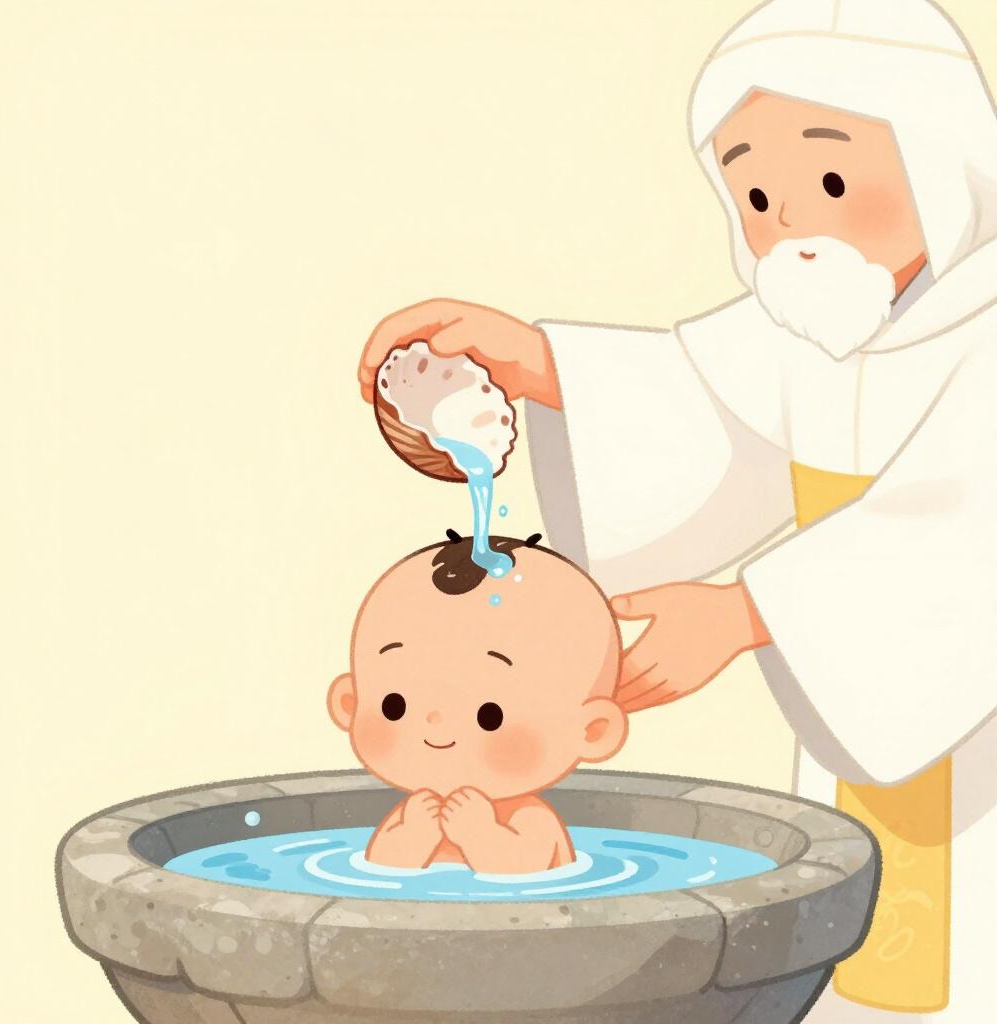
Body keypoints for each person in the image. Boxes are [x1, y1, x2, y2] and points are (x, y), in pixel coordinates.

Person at [356, 2, 997, 1018]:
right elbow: (706, 406)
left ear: (940, 164)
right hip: (861, 739)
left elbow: (968, 536)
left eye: (830, 181)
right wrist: (539, 367)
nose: (793, 225)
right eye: (754, 193)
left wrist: (748, 615)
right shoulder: (830, 327)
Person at [327, 532, 626, 873]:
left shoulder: (529, 819)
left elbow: (527, 882)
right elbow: (378, 873)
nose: (435, 724)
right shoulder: (414, 814)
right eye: (394, 706)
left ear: (591, 731)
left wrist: (481, 835)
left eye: (490, 715)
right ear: (350, 705)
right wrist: (410, 838)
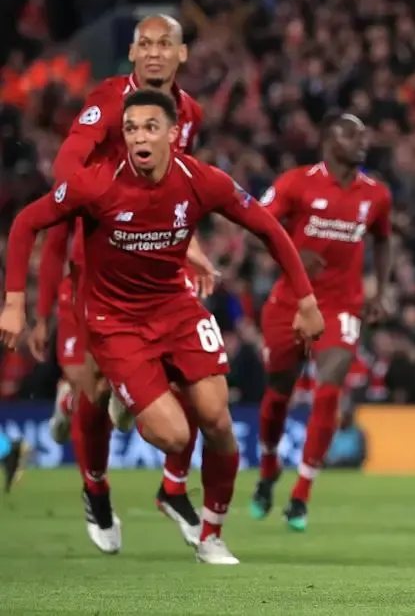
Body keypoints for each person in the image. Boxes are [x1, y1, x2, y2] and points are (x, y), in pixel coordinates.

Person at [0, 89, 325, 564]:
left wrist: (307, 298)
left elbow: (268, 228)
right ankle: (121, 399)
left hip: (176, 307)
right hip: (116, 322)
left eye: (151, 127)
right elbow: (28, 221)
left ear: (174, 133)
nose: (139, 137)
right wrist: (15, 304)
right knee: (174, 436)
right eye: (131, 129)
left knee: (217, 419)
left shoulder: (201, 180)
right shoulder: (97, 183)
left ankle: (211, 533)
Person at [28, 14, 215, 551]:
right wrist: (96, 198)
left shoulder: (190, 115)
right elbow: (67, 162)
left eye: (165, 45)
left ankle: (172, 484)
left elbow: (183, 186)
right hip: (95, 274)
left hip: (156, 272)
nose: (155, 54)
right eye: (145, 45)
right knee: (95, 389)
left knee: (192, 374)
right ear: (133, 53)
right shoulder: (107, 101)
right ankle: (96, 488)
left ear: (181, 54)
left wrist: (192, 246)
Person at [250, 112, 393, 531]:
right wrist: (291, 249)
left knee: (330, 387)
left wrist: (378, 292)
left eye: (365, 135)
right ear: (329, 141)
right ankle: (269, 467)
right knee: (278, 394)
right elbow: (256, 224)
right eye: (352, 135)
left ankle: (301, 494)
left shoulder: (376, 195)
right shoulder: (296, 182)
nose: (362, 141)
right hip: (289, 303)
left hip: (342, 307)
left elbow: (383, 240)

■ Activity
All of the material above should be copied exactly, minus the pictures.

■ Problem solution
Body keypoints for each person in the image. Boxes are [x1, y1, x2, y2] and points are (x, y), in pixel coordinates.

Person at [356, 2, 997, 1018]:
right elbow: (706, 406)
left ear: (940, 164)
right hip: (861, 739)
left elbow: (968, 536)
left eye: (830, 181)
right wrist: (539, 367)
nose: (793, 225)
right eye: (754, 193)
left wrist: (748, 615)
right shoulder: (830, 327)
Person at [327, 532, 626, 873]:
left shoulder: (529, 819)
left elbow: (527, 882)
right elbow: (378, 873)
nose: (435, 724)
right shoulder: (414, 814)
right eye: (394, 706)
left ear: (591, 731)
left wrist: (481, 835)
left eye: (490, 715)
right ear: (350, 705)
right wrist: (410, 838)
Body keypoints for each person in the image. Boxes are [x1, y1, x2, y2] and points are (x, y), in pixel coordinates.

Person at [0, 89, 325, 564]:
left wrist: (307, 298)
left elbow: (268, 228)
right ankle: (121, 399)
left hip: (176, 307)
right hip: (116, 322)
left eye: (151, 127)
right elbow: (28, 221)
left ear: (174, 133)
nose: (139, 137)
right wrist: (15, 304)
right knee: (174, 436)
right eye: (131, 129)
left knee: (217, 419)
left shoulder: (201, 180)
right shoulder: (97, 183)
left ankle: (211, 533)
Person at [28, 14, 215, 551]:
right wrist: (96, 198)
left shoulder: (190, 115)
right elbow: (67, 162)
left eye: (165, 45)
left ankle: (172, 484)
left elbow: (183, 186)
right hip: (95, 274)
left hip: (156, 272)
nose: (155, 54)
right eye: (145, 45)
right knee: (95, 389)
left knee: (192, 374)
right ear: (133, 53)
right shoulder: (107, 101)
right ankle: (96, 488)
left ear: (181, 54)
left wrist: (192, 246)
Person at [250, 112, 393, 531]:
right wrist: (291, 249)
left knee: (330, 387)
left wrist: (378, 292)
left eye: (365, 135)
right ear: (329, 141)
right ankle: (269, 467)
right knee: (278, 394)
right elbow: (256, 224)
right eye: (352, 135)
left ankle: (301, 494)
left shoulder: (376, 195)
right shoulder: (296, 182)
nose: (362, 141)
right hip: (289, 303)
left hip: (342, 307)
left elbow: (383, 240)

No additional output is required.